With the election approaching there’s so much blame, brokenness and back biting going on. I want to see us rise above our tribalism and stop drawing borders, putting up barriers and entrenching division, and set our eyes on the Kingdom of God, the bigger picture, building each other up beyond our families, our localities, our race, our country. We’re all ‘us’, but we’re tearing ourselves apart – we need to pull together.
Politics is divisive, and it always will be as none of us hold exactly the same views. But none of us are going to have it completely right either, no matter how much we believe our beliefs. We’re not God! I think we could get a lot further by putting down our labels for a moment, listening to each others’ views on particular issues and letting ourselves be challenged. They may not be right, but they might well have some good points we need to address in our own thinking, and perhaps a sensible conversation coming from the starting assumption that each has good intentions might bring us all iteratively closer to real solutions to our problems, rather than just letting a shouting match entrench us all into our separate, separating ideologies. The moments I’ve seen this happen in discussions recently have been really encouraging and genuinely fascinating!
I’ve seen politics descend into attacks on/ scaremongering about individual politicians. Politicians are just as human as we are just as human as they are. Some are better human beings than others, but none will ever be perfect. We could find dirt on even the person we most respect if we looked. We don’t need to look for it or advertise it if someone is being publicly despicable. Whoever gets voted in, they’ll turn out to be neither the devil nor the saviour of the world, and we’ll still be dealing with an imperfect human being who we don’t entirely agree with for the next five years. So vote with integrity based on what you believe is best, not just for a personality, and be prepared to campaign for your case for the next five years between elections too, which will mean engaging with them as people. Let the politicians just be who they are.
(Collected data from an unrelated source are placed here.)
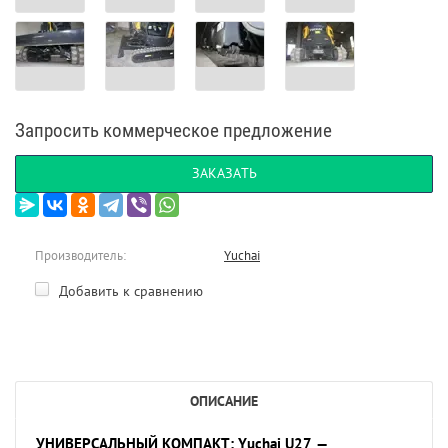
Запросить коммерческое предложение
ЗАКАЗАТЬ
Производитель:
Yuchai
Добавить к сравнению
ОПИСАНИЕ
УНИВЕРСАЛЬНЫЙ КОМПАКТ: Yuchai U27 —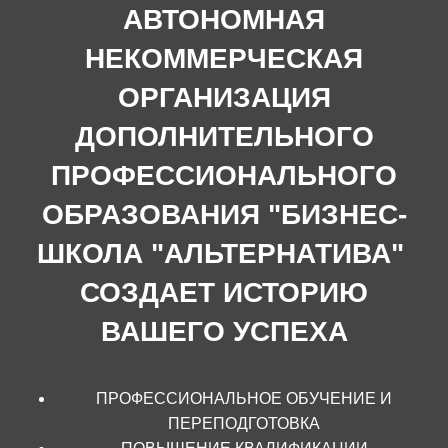
АВТОНОМНАЯ
НЕКОММЕРЧЕСКАЯ
ОРГАНИЗАЦИЯ
ДОПОЛНИТЕЛЬНОГО
ПРОФЕССИОНАЛЬНОГО
ОБРАЗОВАНИЯ "БИЗНЕС-
ШКОЛА "АЛЬТЕРНАТИВА"
СОЗДАЕТ ИСТОРИЮ
ВАШЕГО УСПЕХА
ПРОФЕССИОНАЛЬНОЕ ОБУЧЕНИЕ И
ПЕРЕПОДГОТОВКА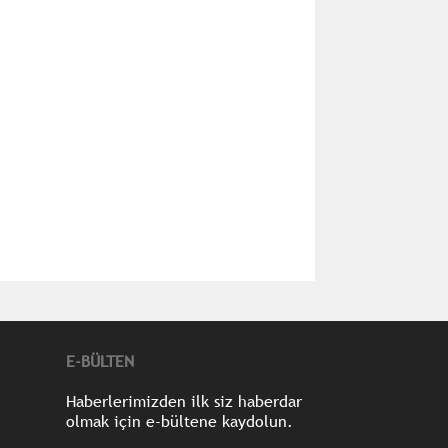
E-BÜLTEN
Haberlerimizden ilk siz haberdar
olmak için e-bültene kaydolun.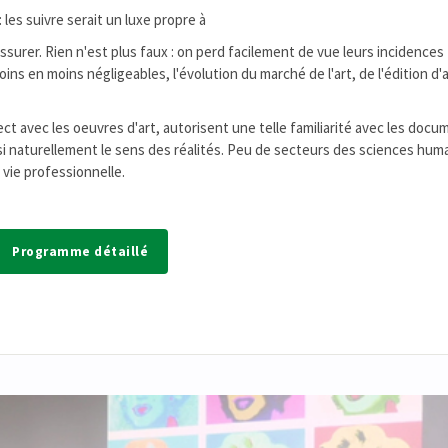
es suivre serait un luxe propre à
ssurer. Rien n'est plus faux : on perd facilement de vue leurs incidences
s en moins négligeables, l'évolution du marché de l'art, de l'édition d'a
ct avec les oeuvres d'art, autorisent une telle familiarité avec les doc
ssi naturellement le sens des réalités. Peu de secteurs des sciences hum
 vie professionnelle.
Programme détaillé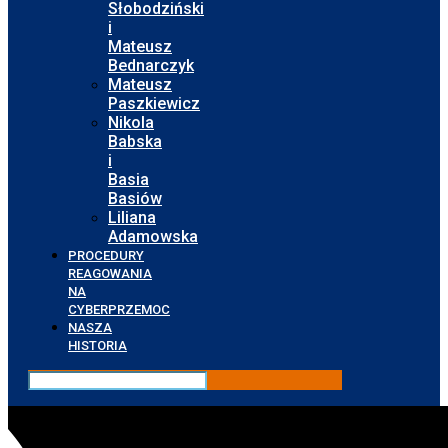
Słobodziński
i
Mateusz
Bednarczyk
Mateusz
Paszkiewicz
Nikola
Babska
i
Basia
Basiów
Liliana
Adamowska
PROCEDURY
REAGOWANIA
NA
CYBERPRZEMOC
NASZA
HISTORIA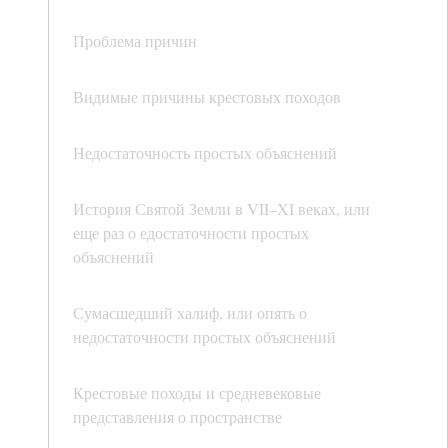
Проблема причин
Видимые причины крестовых походов
Недостаточность простых объяснений
История Святой Земли в VII–XI веках, или
еще раз о едостаточности простых
объяснений
Сумасшедший халиф, или опять о
недостаточности простых объяснений
Крестовые походы и средневековые
представления о пространстве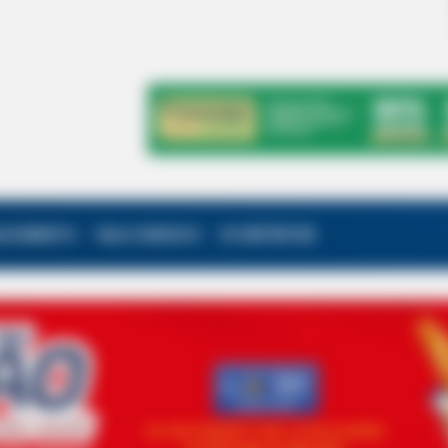
ALECIMENTO
FALE CONOSCO
VC REPÓRTER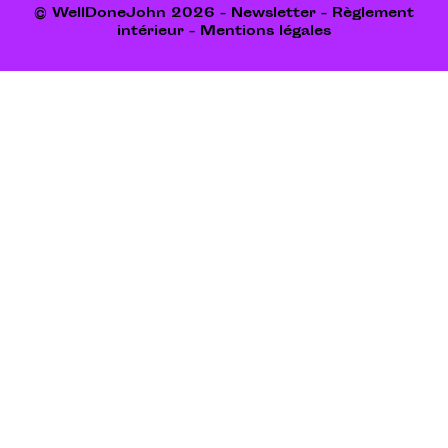
© WellDoneJohn 2026 -
Newsletter
-
Règlement
intérieur
-
Mentions légales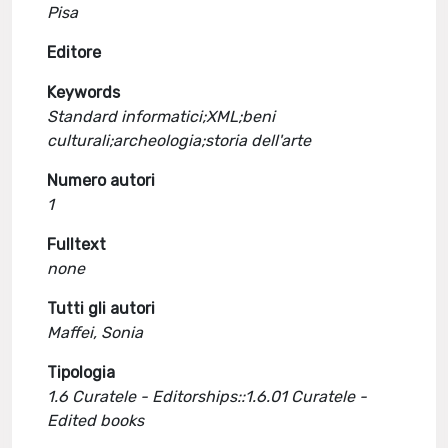
Pisa
Editore
Keywords
Standard informatici;XML;beni
culturali;archeologia;storia dell'arte
Numero autori
1
Fulltext
none
Tutti gli autori
Maffei, Sonia
Tipologia
1.6 Curatele - Editorships::1.6.01 Curatele -
Edited books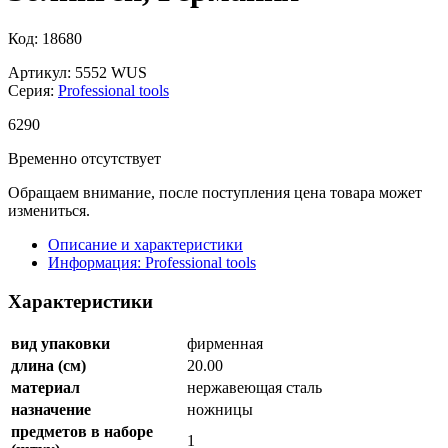
Код: 18680
Артикул: 5552 WUS
Серия:
Professional tools
6
290
Временно отсутствует
Обращаем внимание, после поступления цена товара может
измениться.
Описание и характеристики
Информация: Professional tools
Характеристики
вид упаковки
фирменная
длина (см)
20.00
материал
нержавеющая сталь
назначение
ножницы
предметов в наборе
1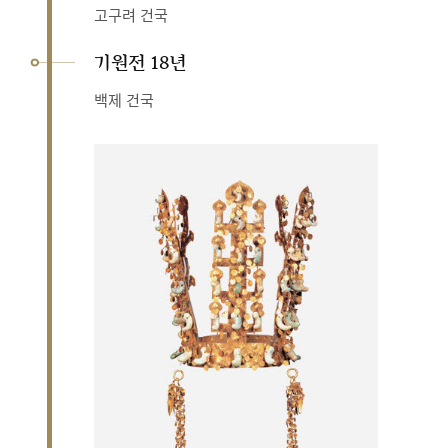
고구려 건국
기원전 18년
백제 건국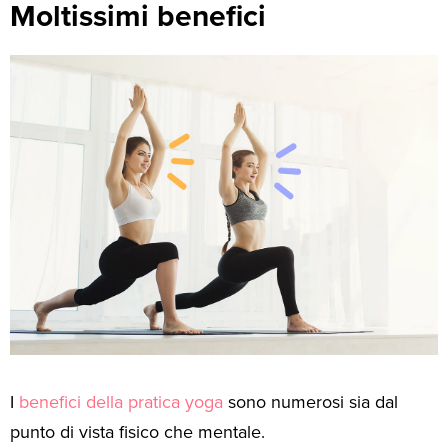
Moltissimi benefici
I
benefici della pratica yoga
sono numerosi sia dal
punto di vista fisico che mentale.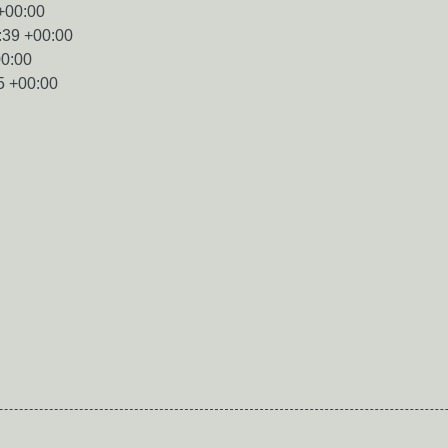
+00:00
:39 +00:00
00:00
5 +00:00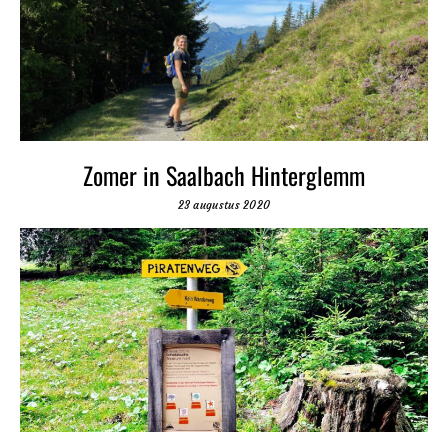
Zomer in Saalbach Hinterglemm
23 augustus 2020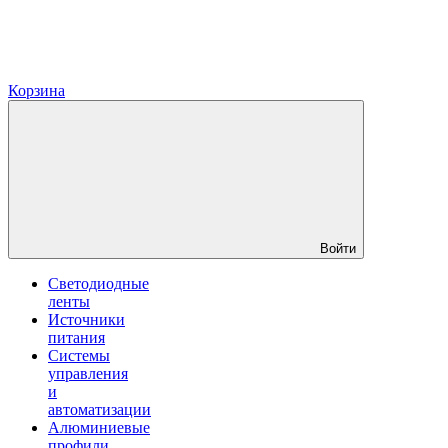
Корзина
Войти
Светодиодные
ленты
Источники
питания
Системы
управления
и
автоматизации
Алюминиевые
профили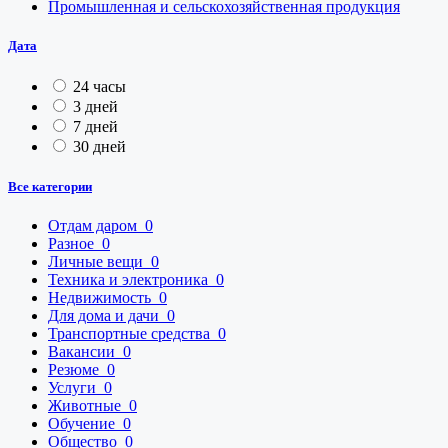
Промышленная и сельскохозяйственная продукция
Дата
24 часы
3 дней
7 дней
30 дней
Все категории
Отдам даром
0
Разное
0
Личные вещи
0
Техника и электроника
0
Недвижимость
0
Для дома и дачи
0
Транспортные средства
0
Вакансии
0
Резюме
0
Услуги
0
Животные
0
Обучение
0
Общество
0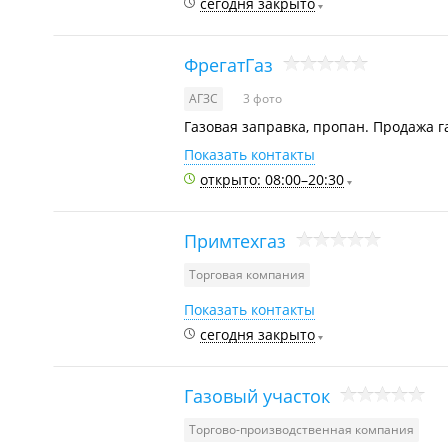
сегодня закрыто
ФрегатГаз
АГЗС
3 фото
Газовая заправка, пропан. Продажа г
Показать контакты
открыто: 08:00–20:30
Примтехгаз
Торговая компания
Показать контакты
сегодня закрыто
Газовый участок
Торгово-производственная компания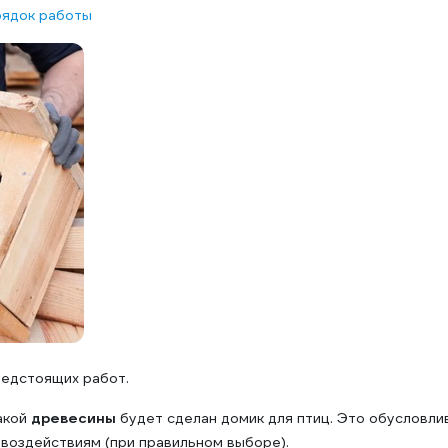
рядок работы
редстоящих работ.
какой
древесины
будет сделан домик для птиц. Это обусловли
воздействиям (при правильном выборе).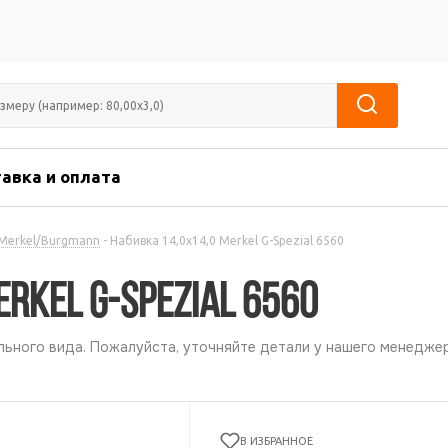
авка и оплата
Merkel/Burgmann
-
Набивка 14,0х14,0 Merkel G-Spezial 6560
erkel G-Spezial 6560
ьного вида. Пожалуйста, уточняйте детали у нашего менеджер
В ИЗБРАННОЕ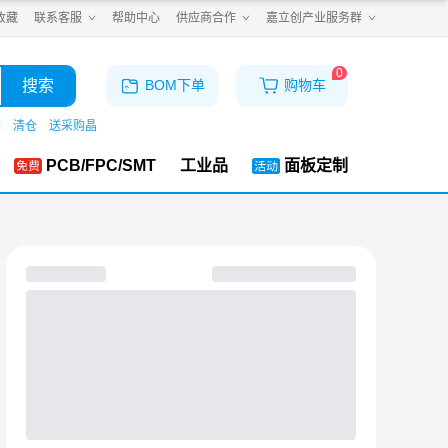
收藏
联系客服
帮助中心
供应商合作
嘉立创产业服务群
0
搜索
BOM下单
购物车
购
清仓
送采购晶
PCB/FPC/SMT
工业品
面板定制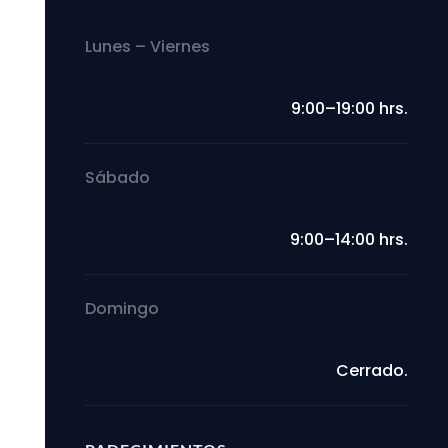
Lunes – Viernes
9:00–19:00 hrs.
Sábado
9:00–14:00 hrs.
Domingo
Cerrado.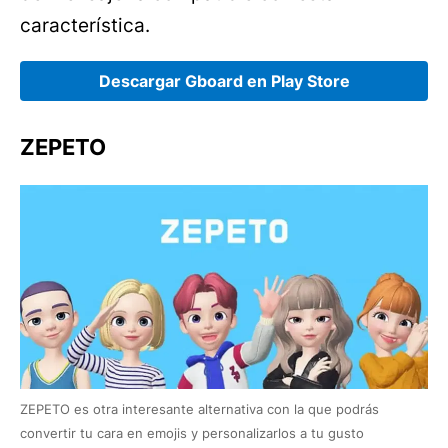
característica.
Descargar Gboard en Play Store
ZEPETO
ZEPETO es otra interesante alternativa con la que podrás
convertir tu cara en emojis y personalizarlos a tu gusto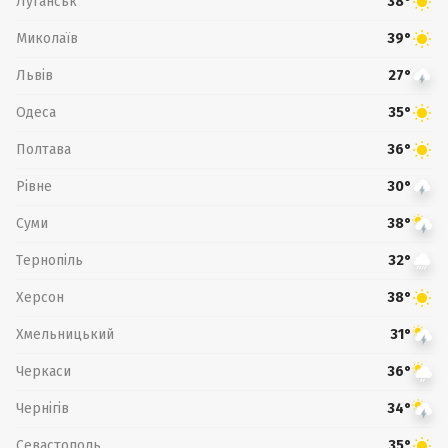
Луганськ
38°
Миколаїв
39°
Львів
27°
Одеса
35°
Полтава
36°
Рівне
30°
Суми
38°
Тернопіль
32°
Херсон
38°
Хмельницький
31°
Черкаси
36°
Чернігів
34°
Севастополь
35°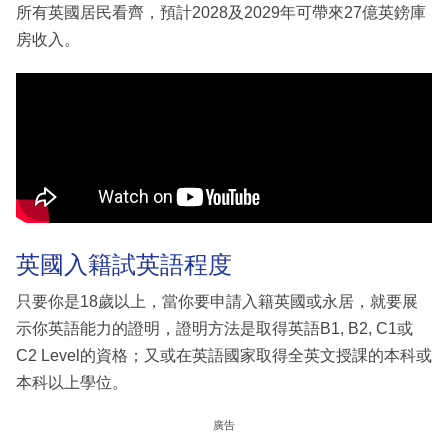
所有英國居民看齊，預計2028及2029年可帶來27億英鎊庫
房收入。
英國入籍試英語程度
只要你是18歲以上，當你要申請入籍英國或永居，就要展
示你英語能力的證明，證明方法是取得英語B1, B2, C1或
C2 Level的資格；又或在英語國家取得全英文授課的本科或
本科以上學位。
廣告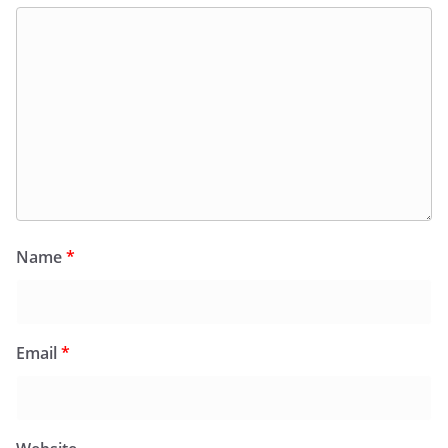
Name
*
Email
*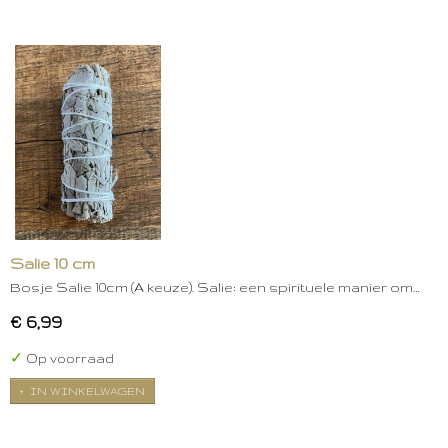
Salie 10 cm
Bosje Salie 10cm (A keuze). Salie: een spirituele manier om…
€ 6,99
✓
Op voorraad
IN WINKELWAGEN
There’s a popular (tongue-in-cheek) meme going round at present, supposedly telling you, for the Right-wing parties, who to vote for based on who you blame for everything. It’s meant as an exaggeration I’m sure, but the reality is actually worse. I’ve had leaflets through from right across the political spectrum, and I’m seeing blame statements in pretty much all of them. Blame the government. Blame the bankers. Blame the previous government. Blame immigrants. Blame benefit cheats. Blame the rich. Etc. Why do we need to base our political decisions on blame? Of course if we’re going to tackle a problem we need to tackle its root causes as well as its symptoms, but blame is childish when we could be taking the more mature approach of looking at expert research on the evidence to identify the causes and solutions instead. Blame just sets us against one another, and alienates the very people we need on board with making things better.
And then we get the classic division coming up; ‘our’ country vs the rest of the world. Borders are artificial. Everyone is human, and none of us chose here we were born. No country exists in a vacuum, unaffected by or unaffecting others, and it wouldn’t be a good thing if that was ever achieved. We don’t need to set ourselves up against other countries to make our own successful. If we consider the world as a whole interconnected society and worked on making it fairer and more pleasant for everyone, regardless of their location, we’d all be a lot freer and a lot safer.
I’m praying a lot at present for this election and for politics in general, for an outbreak of border-crossing love and compassion, and an end to negative politics, divisiveness, scaremongering and scapegoating.